Which begs the question -- when such attainable deliciousness is a seamless delivery away, why would I venture to make my own pizza? Because I can. And I know exactly what's in it.
Enter The Pizza Bible. It's beautiful red and white debossed cover reminiscent of the pizza box I would carry home in my youth from the neighborhood spot. Chef Tony Gemignani's new cookbook is no shy foray into the decadent journey of pizza making. As a World Pizza Champ -- 11 times a champ no less, a jury of his peers would agree this cookbook title is totally legit.
Chef G believes pizza is simple but you must "respect the craft". He even has this motto tattooed onto his hands. How do I know this? Exhibit A photo on first page of the first chapter. Theory, my pizza loving friends, is key before you can master the savory recipes that follow.
"The Master Class" section is exactly what is needed, whether novice or (almost) ninja. The section covers a wealth of pizza 411, divided into Theory & Practice: equipment recommended, everything you ever wanted to know about why this flour brand vs that one (protein % vary greatly), and dough making by hand...until that wish-listed Kitchenaid mixer arrives. You'll also learn why starters will deliver more flavor, along with the science behind the magical sugarplum-esque dance of flour, water and yeast.
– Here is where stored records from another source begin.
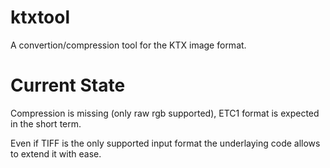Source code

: ktxtool
=======

A convertion/compression tool for the KTX image format.


Current State
=======

Compression is missing (only raw rgb supported), ETC1 format is expected in the short term.

Even if TIFF is the only supported input format the underlaying code allows to extend it with ease.

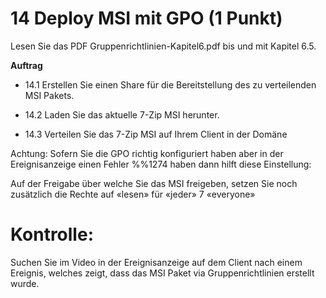 # 14 Deploy MSI mit GPO (1 Punkt)

Lesen Sie das PDF Gruppenrichtlinien-Kapitel6.pdf bis und mit Kapitel 6.5.



**Auftrag**

- 14.1 Erstellen Sie einen Share für die Bereitstellung des zu verteilenden MSI Pakets.

- 14.2 Laden Sie das aktuelle 7-Zip MSI herunter.

- 14.3 Verteilen Sie das 7-Zip MSI auf Ihrem Client in der Domäne



Achtung: Sofern Sie die GPO richtig konfiguriert haben aber in der Ereignisanzeige einen Fehler %%1274 haben dann hilft diese Einstellung: 



Auf der Freigabe über welche Sie das MSI freigeben, setzen Sie noch zusätzlich die Rechte auf «lesen» für «jeder» 7 «everyone»





# Kontrolle:

Suchen Sie im Video in der Ereignisanzeige auf dem Client nach einem Ereignis, welches zeigt, dass das MSI Paket via Gruppenrichtlinien erstellt wurde.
As a culinary nerd (and all-around nerd), I knew I was in love with the Pizza Bible when I saw the "Theory of Pizza Relativity". Einstein would definitely approve of this one. The generous sprinkling of step-by-step photos, demonstrating the techniques are 100% culinary nerd approved. Following these guides while practicing on a couple of batches of dough paves a tasty path towards becoming a pizzaiolo/a. That's italian for pizza ninja.
The "Ten Commandments of Pizza" are both entertaining and educational. Smartly done is the breakdown by chapter for regions/styles. The whole pizza gamut is on display - regional American, Chicago (Jon Stewart, please disregard) Sicilian, California, Napoletana, regional Italian, Global (Barcelona/Muchen/Dubliner/Parisian/Greco), grilled, wrapped & rolled, focaccia & breads.
For the true DIY chefs, the regional American section even features how to make your own sauce/gravy and sausage. Just don't forget to post those gorgeous homemade slices with a dash of #imadethis, sprinkle of #yammy and splash of #BuonAppetito.
This book was received from the Blogging for Books program in exchange for review.